Il me paraît inutile de parler ici d'
Emile Zola, un auteur qui reste très lu encore aujourd'hui. Par contre, j'aimerais tout d'abord signaler deux choses. La première est qu'il ne faut pas avoir peur de se lancer dans ses ouvrages, souvent épais et denses, didactiques, mais qui se lisent toujours avec un réel plaisir. Après plus de 15 ans de pause, j'ai repris avec beaucoup d'envie les Rougon-Macquart, dont chacun des titres peut se lire individuellement. La seconde est que La Débâcle est un peu différent des autres romans ; on peut réellement parler de roman historique, tant
Zola reste fidèle à la chronologie des faits, faisant démarrer l'action le 6 août 1870, lors de la bataille de Froeschwiller, pour la clore le 28 mai 1871 (Semaine sanglante de la Commune). C'est donc un des avantages, et non des moindres, de revisiter cette page d'Histoire, avec en point d'orgue la bataille de Sedan.
Le roman est découpé en trois parties. La première succède aux premières défaites sur le front de l'Est, présentant le repli des armées ; la seconde se déroule dans les Ardennes ; enfin, la troisième s'inscrit après la défaite de Sedan.
S'il est peuplé de nombreux protagonistes, le récit s'articule autour de quelques personnages principaux comme Jean Macquart, un caporal qui fut le héros du livre La Terre. Celui-ci se lie avec Maurice Levasseur, un intellectuel s'étant engagé par idéalisme dans cette guerre. On y retrouve aussi des figures en opposition les unes avec les autres (des profiteurs contre des gens sincères, des brutes contre des caractères affables), ce qui permet à
Zola de faire une galerie de portraits des attitudes des soldats et de la France de l'époque.

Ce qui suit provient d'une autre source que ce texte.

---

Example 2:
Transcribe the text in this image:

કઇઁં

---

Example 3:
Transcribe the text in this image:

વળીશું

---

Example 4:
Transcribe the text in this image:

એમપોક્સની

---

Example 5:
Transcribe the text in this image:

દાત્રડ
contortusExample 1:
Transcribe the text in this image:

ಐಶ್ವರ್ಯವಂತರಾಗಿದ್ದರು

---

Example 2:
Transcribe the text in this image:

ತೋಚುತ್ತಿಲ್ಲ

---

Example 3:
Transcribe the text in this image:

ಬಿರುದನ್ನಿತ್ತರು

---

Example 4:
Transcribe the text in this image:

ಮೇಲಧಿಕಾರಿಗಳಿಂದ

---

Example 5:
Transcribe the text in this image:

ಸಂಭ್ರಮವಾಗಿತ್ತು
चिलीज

Très rapidement, dans la première partie, on se retrouve dans le chaos : les soldats attendent la nourriture ou les munitions, on abandonne des fusils et des sacs dans un retrait d'urgence, et on n'assiste directement à aucune bataille. le désarroi est palpable, les troupes errent, et dès le départ, la conclusion semble écrite d'avance.
C'est finalement autour de la nourriture manquante que se polarise souvent l'action ; l'héroïsme s'efface devant les besoins de base, et plus tard dans le récit, se déroulera même une chasse à l'homme pour du pain.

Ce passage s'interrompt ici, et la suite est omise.